• BRANO DI LETTURA:
#####
Il comandante e proprietario della Nave Bianca si chiamava Thomas FitzStephen ed era orgoglioso di possedere una imbarcazione così veloce e moderna. Anche suo padre, che si chiamava Stephen FitzAirard, era stato capitano e proprietario di una nave che si chiamava Mora e che era stata al servizio di Guglielmo il Conquistatore.
Quella notte, novecento anni fa, il figlio Thomas FitzStephen pensò che sarebbe stato molto bello ospitare a bordo della propria nave il re Enrico I, che dalla Normandia doveva fare ritorno in Inghilterra. Purtroppo, il re aveva già organizzato il proprio rimpatrio a bordo di un’altra imbarcazione, e quindi declinò l’invito; ma suggerì che la Nave Bianca avrebbe potuto seguire la sua, ospitando il proprio figlio Guglielmo ed il resto della nobiltà che dovevano compiere lo stesso tragitto. E così fu.
Guglielmo guardò il cielo, ed era sereno; guardò il mare, ed era calmo; guardò l’equipaggio, che gli chiese del vino, e gliene fornì in grande abbondanza. Il percorso era breve, poco più di sessanta miglia marine, e la possibilità di raggiungere e superare la nave del re suo padre, lo indusse a chiedere al capitano Thomas FitzStephen di levare immediatamente l’ancora.
Questi ubbidì, ma non prima di aver lasciato a terra un bel po’ di gente, che le libagioni erano state abbondanti, e nella sua nave non voleva troppa confusione. Nonostante questo, tra ospiti e marinai, c’erano più di trecento persone, e il clima era allegro.
Durò poco, giusto il tempo di fare qualche centinaia di metri, e di andare a schiantarsi contro uno scoglio che affiorava al largo di Barfleur, e che fece rapidamente affondare la nave. Fu una strage. Guglielmo, il figlio del re, si sarebbe anche potuto salvare, a bordo di una barchetta che provvidenziale era giunta da riva in suo aiuto; ma le grida della sorella Matilde, che stava per affogare, lo indussero a tornare indietro, e in mezzo alla confusione, chi si attaccava da una parte, chi tirava dall’altra, anche questa barchetta affondò portando negli abissi il figlio del re.
#####
• ESTRATTI DI DATI:
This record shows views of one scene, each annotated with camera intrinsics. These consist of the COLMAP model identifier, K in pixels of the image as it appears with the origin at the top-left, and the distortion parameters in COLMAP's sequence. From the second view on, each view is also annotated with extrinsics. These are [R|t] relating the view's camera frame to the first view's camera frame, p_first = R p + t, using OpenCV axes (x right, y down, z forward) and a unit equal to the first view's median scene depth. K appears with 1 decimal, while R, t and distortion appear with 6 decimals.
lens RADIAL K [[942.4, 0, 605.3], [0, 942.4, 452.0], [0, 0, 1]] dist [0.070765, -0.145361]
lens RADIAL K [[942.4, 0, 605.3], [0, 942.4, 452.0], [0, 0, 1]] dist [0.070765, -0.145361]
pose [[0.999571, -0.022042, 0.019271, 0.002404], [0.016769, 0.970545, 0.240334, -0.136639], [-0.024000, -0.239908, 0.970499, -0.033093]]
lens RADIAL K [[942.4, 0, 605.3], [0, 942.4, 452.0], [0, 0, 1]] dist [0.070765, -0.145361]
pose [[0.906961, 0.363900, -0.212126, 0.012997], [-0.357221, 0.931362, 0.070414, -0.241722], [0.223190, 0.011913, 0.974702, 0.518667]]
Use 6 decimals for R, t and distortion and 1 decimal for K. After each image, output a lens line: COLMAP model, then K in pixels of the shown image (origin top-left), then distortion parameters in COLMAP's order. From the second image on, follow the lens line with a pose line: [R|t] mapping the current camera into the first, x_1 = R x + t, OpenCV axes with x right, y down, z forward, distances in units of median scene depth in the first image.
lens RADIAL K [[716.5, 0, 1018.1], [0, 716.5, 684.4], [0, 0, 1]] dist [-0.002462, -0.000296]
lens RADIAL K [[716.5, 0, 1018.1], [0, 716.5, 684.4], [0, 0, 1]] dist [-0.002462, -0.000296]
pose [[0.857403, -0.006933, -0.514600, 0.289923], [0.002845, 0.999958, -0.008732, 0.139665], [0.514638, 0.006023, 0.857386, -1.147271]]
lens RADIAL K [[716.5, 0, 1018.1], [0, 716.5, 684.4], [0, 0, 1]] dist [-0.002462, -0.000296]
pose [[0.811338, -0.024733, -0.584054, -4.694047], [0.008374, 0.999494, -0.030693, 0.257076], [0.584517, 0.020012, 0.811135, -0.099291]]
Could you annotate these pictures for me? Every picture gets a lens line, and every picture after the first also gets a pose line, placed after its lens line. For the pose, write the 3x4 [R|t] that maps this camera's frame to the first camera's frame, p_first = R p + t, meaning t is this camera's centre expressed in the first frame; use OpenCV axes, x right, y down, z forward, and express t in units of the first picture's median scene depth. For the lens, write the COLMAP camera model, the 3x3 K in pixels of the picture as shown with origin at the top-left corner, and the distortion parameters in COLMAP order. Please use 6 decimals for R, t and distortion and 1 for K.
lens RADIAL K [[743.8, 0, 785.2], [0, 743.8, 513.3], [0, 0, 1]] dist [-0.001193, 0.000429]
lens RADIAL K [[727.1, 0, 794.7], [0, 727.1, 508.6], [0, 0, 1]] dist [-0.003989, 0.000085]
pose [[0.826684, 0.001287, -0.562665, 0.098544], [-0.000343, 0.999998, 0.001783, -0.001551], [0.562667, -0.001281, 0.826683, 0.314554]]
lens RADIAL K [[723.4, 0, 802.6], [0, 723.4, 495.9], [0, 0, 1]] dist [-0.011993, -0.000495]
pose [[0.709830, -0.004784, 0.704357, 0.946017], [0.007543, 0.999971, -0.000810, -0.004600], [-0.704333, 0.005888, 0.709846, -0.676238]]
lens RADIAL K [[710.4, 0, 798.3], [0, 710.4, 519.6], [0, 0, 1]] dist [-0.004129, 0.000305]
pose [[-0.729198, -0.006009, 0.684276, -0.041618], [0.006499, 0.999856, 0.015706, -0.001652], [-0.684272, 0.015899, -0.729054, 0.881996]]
#####
• COMPITI:
1) Ricopia testualmente un passo del brano sulla Nave Bianca: comincia dalle parole "Guglielmo guardò il" e fermati dopo "clima era allegro.".
2) Prosegui il racconto sul naufragio della Nave Bianca dal punto in cui si ferma.
Le voci non hanno alcun ruolo in questo lavoro.

• RISPOSTE AI COMPITI:
1)
Guglielmo guardò il cielo, ed era sereno; guardò il mare, ed era calmo; guardò l’equipaggio, che gli chiese del vino, e gliene fornì in grande abbondanza. Il percorso era breve, poco più di sessanta miglia marine, e la possibilità di raggiungere e superare la nave del re suo padre, lo indusse a chiedere al capitano Thomas FitzStephen di levare immediatamente l’ancora.
Questi ubbidì, ma non prima di aver lasciato a terra un bel po’ di gente, che le libagioni erano state abbondanti, e nella sua nave non voleva troppa confusione. Nonostante questo, tra ospiti e marinai, c’erano più di trecento persone, e il clima era allegro.

2)
Thomas FitzStephen, che aveva assistito alla scena tenacemente attaccato ad un pezzo di legno, preferì lasciarsi andare, piuttosto che dover raccontare al re della morte del suo caro figlio e morì anch’esso, come quasi tutti quelli che erano a bordo della nave.
Solo due persone si salvarono. Una era un nobile, che si chiamava Geoffrey de l’Aigle, e che avrebbe raccontato in seguito tutti i dettagli di quella tragica notte; l’altro era un macellaio, che si chiamava Berold, e che su quella nave nemmeno avrebbe dovuto esserci: era salito a bordo solo per reclamare il pagamento di una fornitura di carne, e in mezzo alla confusione, non si era accorto che la nave era salpata e che ormai era tardi per scendere. Si salvò dal freddo gelido di quella notte solo grazie al suo abito di pelo di montone, che lo protesse dall’ipotermia.
Il naufragio della Nave Bianca, avvenuto sulle coste della Normandia la notte del 25 novembre 1120, ebbe come conseguenza un periodo di anarchia nella storia inglese. Oggi, di fronte a quello scoglio, c’è un campeggio che ai suoi ospiti, fra le altre attività, propone una gita in barca, sorseggiando del buon vino.